Partiamo da una considerazione di tipo economico e produttivo: Dune, il film di Denis Villeneuve nelle sale, è costato 165 milioni di dollari, La guerra di domani (in streaming su Prime Video) ne è costati 200. Del primo lo spettatore si gode la magnificenza di ogni singolo centesimo, del secondo gli resta l’impressione di un film di trent’anni fa appena restaurato digitalmente. Da qui arriviamo a una questione artistica: i budget stratosferici vanno dati in mano ai registi e non agli algoritmi.



La guerra di domani, diretto da Chris McKay e prodotto da Paramount (che poi ha affidato la distribuzione ad Amazon causa Covid), è infatti uno dei molti esempi di film-algoritmo che popolano la nuova filiera del cinema mondiale: racconta di Dan, un ex-militare e scienziato che si ritrova nel mezzo di una guerra che viene dal futuro, quando dei soldati tornano dal 2050 al 2022 per chiedere ai loro “avi” di aiutarli a sconfiggere la razza aliena che ha distrutto la Terra.

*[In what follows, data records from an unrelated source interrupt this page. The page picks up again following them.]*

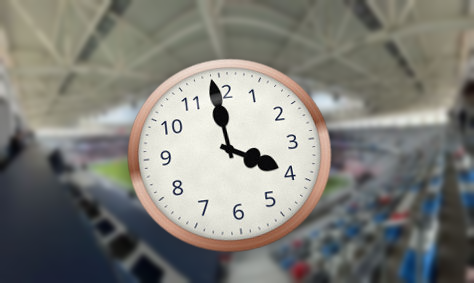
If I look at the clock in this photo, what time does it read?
3:59
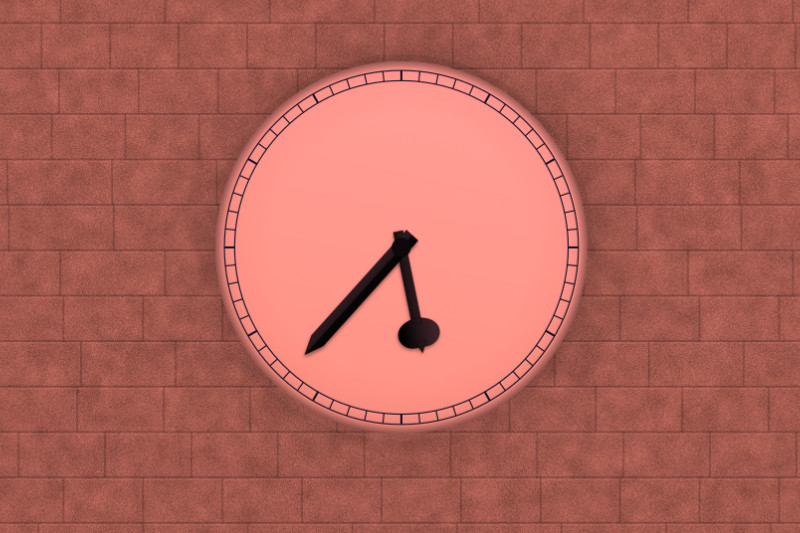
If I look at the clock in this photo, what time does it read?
5:37
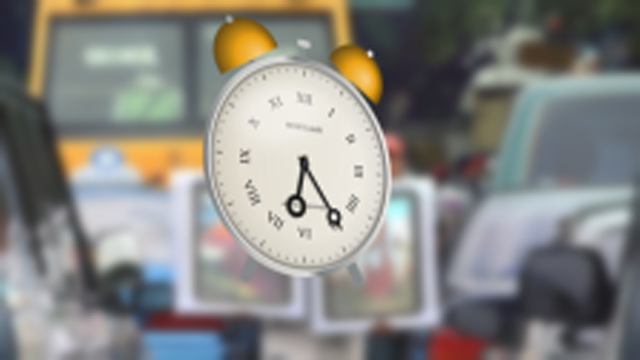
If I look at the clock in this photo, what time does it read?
6:24
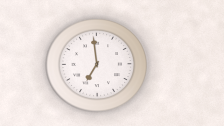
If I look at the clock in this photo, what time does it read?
6:59
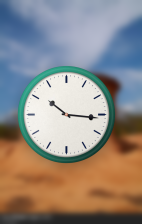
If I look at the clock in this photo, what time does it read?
10:16
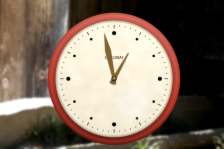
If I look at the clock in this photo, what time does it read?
12:58
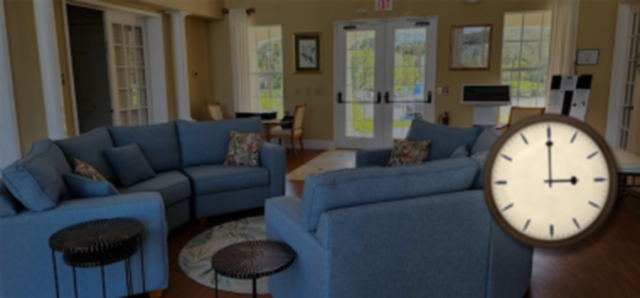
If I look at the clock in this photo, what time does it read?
3:00
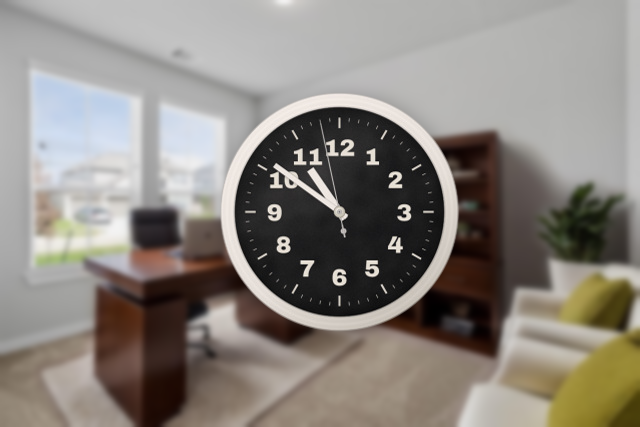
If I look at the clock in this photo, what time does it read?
10:50:58
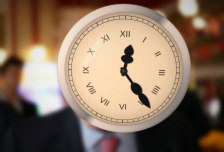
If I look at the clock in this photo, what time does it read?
12:24
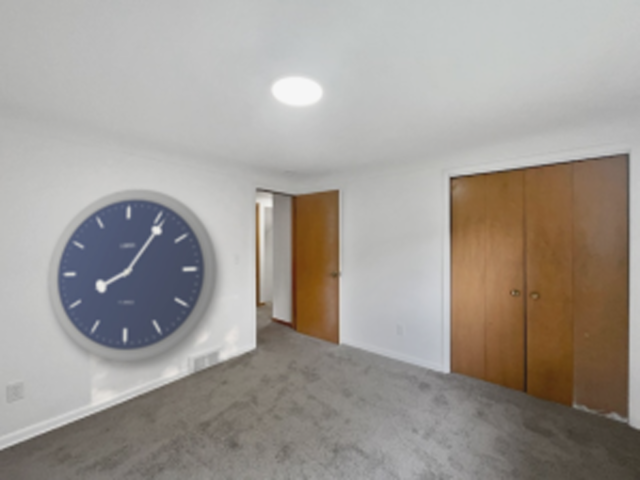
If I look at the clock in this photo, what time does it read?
8:06
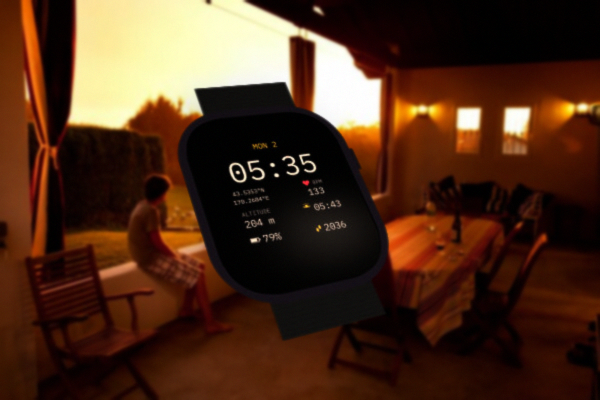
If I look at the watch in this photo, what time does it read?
5:35
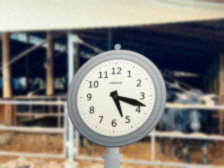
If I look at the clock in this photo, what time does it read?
5:18
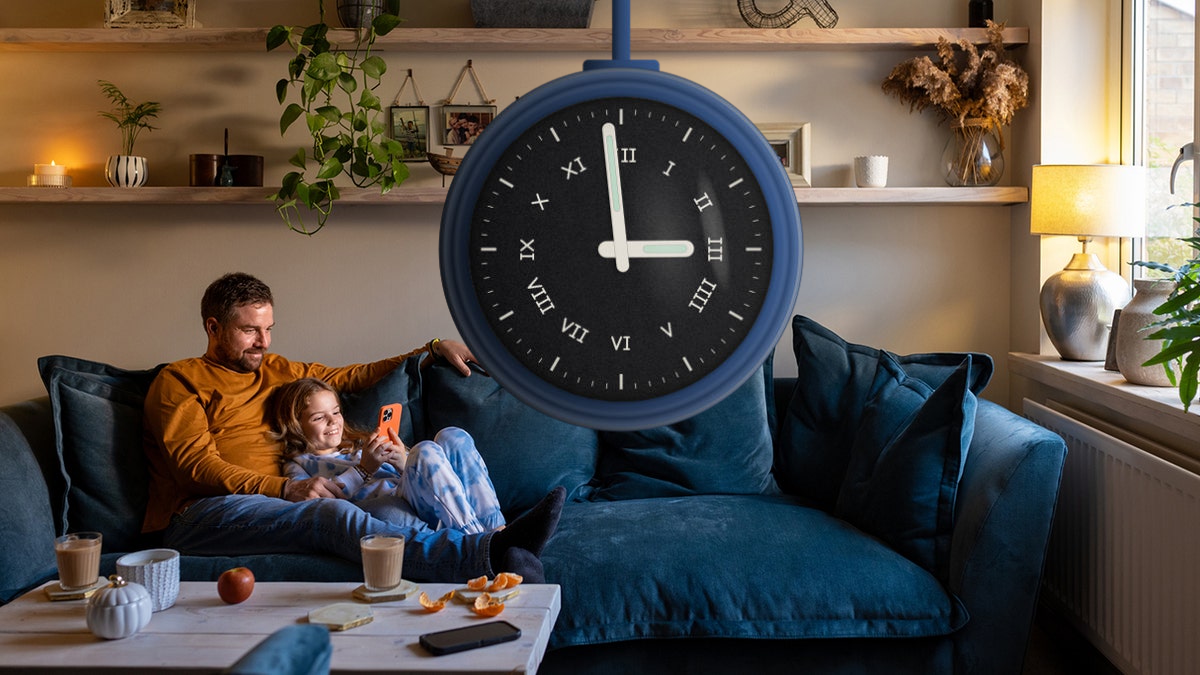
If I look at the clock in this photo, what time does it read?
2:59
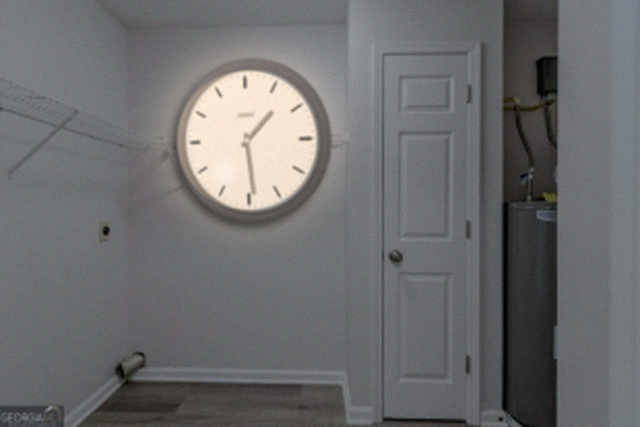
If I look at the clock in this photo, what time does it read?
1:29
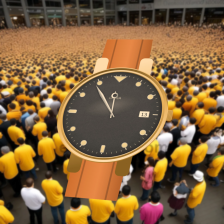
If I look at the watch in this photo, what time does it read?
11:54
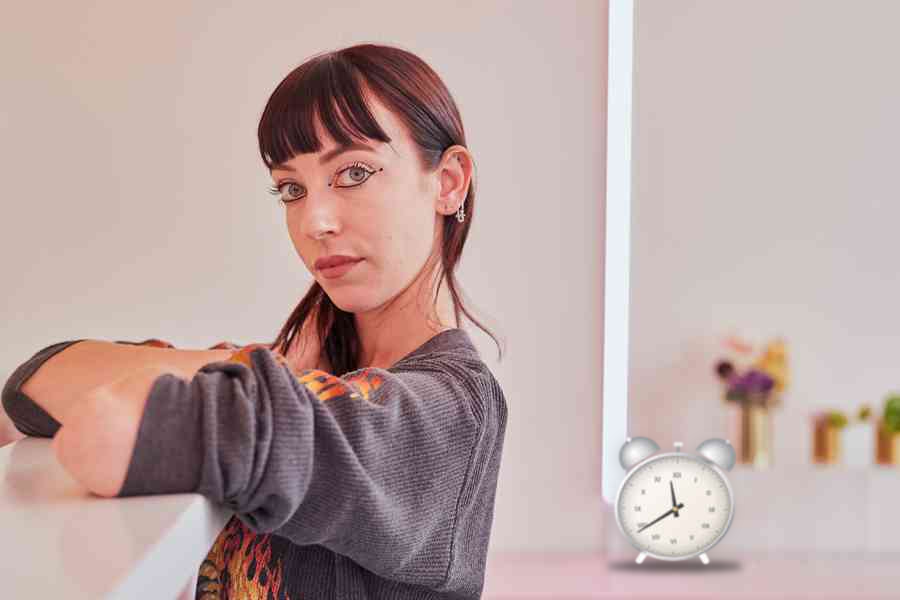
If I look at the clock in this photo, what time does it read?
11:39
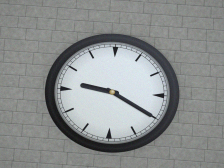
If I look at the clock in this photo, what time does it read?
9:20
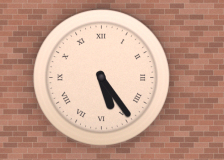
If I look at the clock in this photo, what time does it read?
5:24
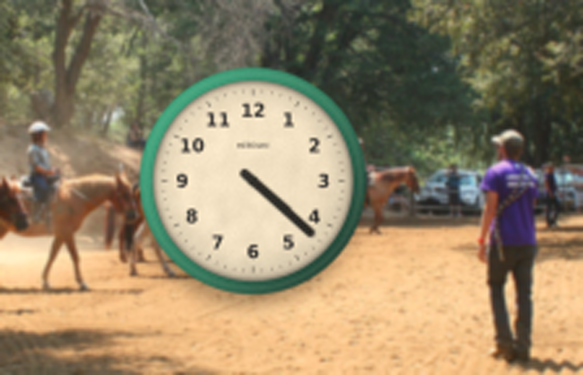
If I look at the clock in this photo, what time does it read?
4:22
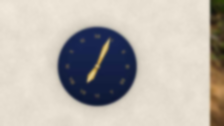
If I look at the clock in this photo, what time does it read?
7:04
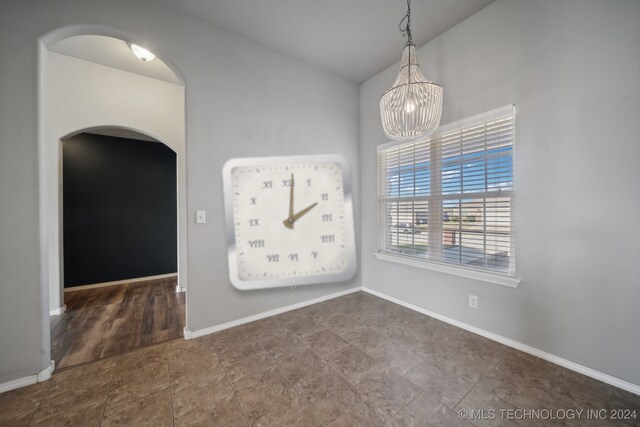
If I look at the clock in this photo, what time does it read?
2:01
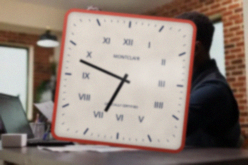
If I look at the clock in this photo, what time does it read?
6:48
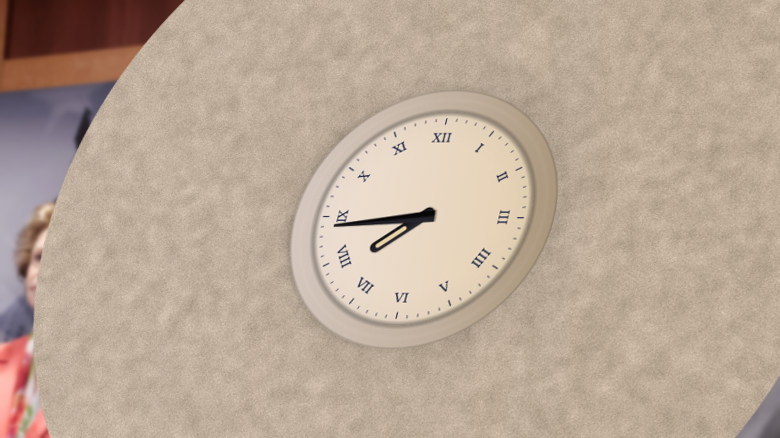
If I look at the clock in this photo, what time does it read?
7:44
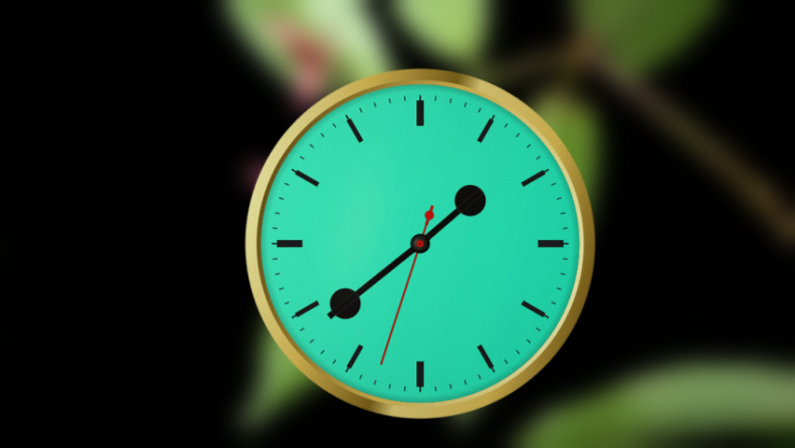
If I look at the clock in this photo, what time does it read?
1:38:33
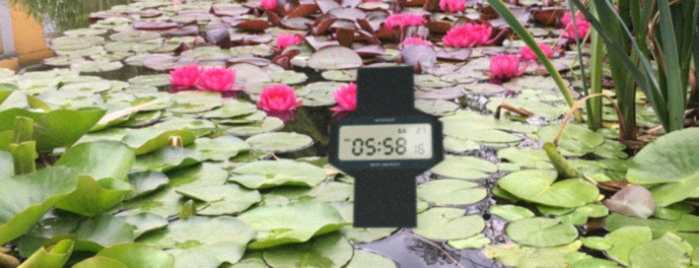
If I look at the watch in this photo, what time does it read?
5:58:16
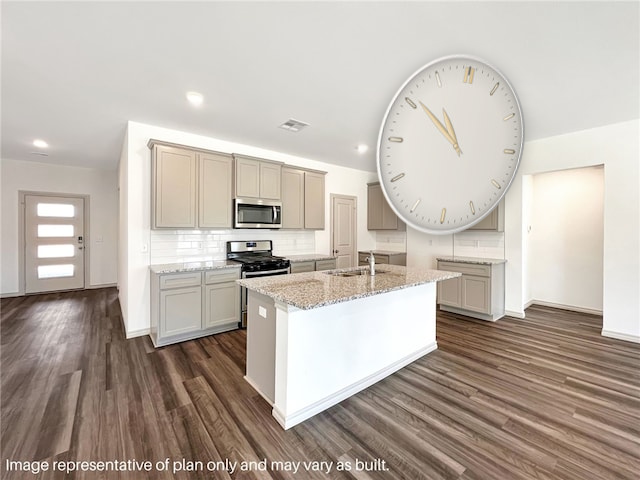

Non è semplicemente il fatto che la sceneggiatura di Zach Dean sia un mix sovrabbondante di elementi di altri film, che a citarli faremmo notte, ma che queste derivazioni e citazioni, questi continui rimandi a qualcosa che è già stato fatto e visto sono talmente incistati nel processo narrativo, nell’evoluzione delle figure e degli eventi da non sembrare un’operazione consapevole, ma figlia di un’intelligenza artificiale, come se i passaggi del racconto fossero indecifrabili linee di codici di programmazione.

McKay ha il solo compito di dare una forma dignitosa a questo prodotto geneticamente modificato, di dare un ritmo e una parvenza di tensione a un prodotto completamente insapore, che fa dell’asportazione di ogni personalità il suo obiettivo per permettere allo spettatore-tipo di ritrovarsi immagini già elaborate, di sfruttare la scia di opere che quei terreni li hanno già battuti spianandogli la strada: cerca di mescolare, in sedicesimi, il titanismo di Zacx Snyder e il militarismo “colorato” di Michael Bay e fino all’ultimo atto quasi riesce nel compito.



Poi, arriva il finale in Russia e qui crolla tutto, anche ogni tipo di beneficio del dubbio che il critico può riservare a un film del genere, perché La guerra di domani diventa il cinema di ieri, quello che nessun revival nostalgico può riesumare perché la mancanza di personalità diventa mancanza di talento: certo, tutto fracassone, retorico, con le frasi gonfie e i mostri presi a cazzotti (ma Will Smith l’ha fatto 25 anni prima), con la finta ironia a nascondere il vero imbarazzo, con gli effetti speciali che provano a supplire al senso nullo dell’azione, ma anche tutto pretestuoso, casuale, appiccicato alla meno peggio, sperando in un pubblico di bocca buonissima.

Qualcuno in Paramount sperava forse nel carisma pacioso di Chris Pratt, ma qui l’attore è sotto ogni soglia di decenza e i suoi comprimari, gestiti come un cast d’altri tempi, ossia belli eroici e “brutti” simpatici, non lo aiutano. I 200 milioni di budget (rientrati già solo con l’offerta di Amazon, che li ha sborsati per distribuirlo) sembrano risucchiati in un buco nero, nel cratere in cui covano le idre bianche probabilmente: ai solutori più che abili il compito di scoprire come siano stati spesi.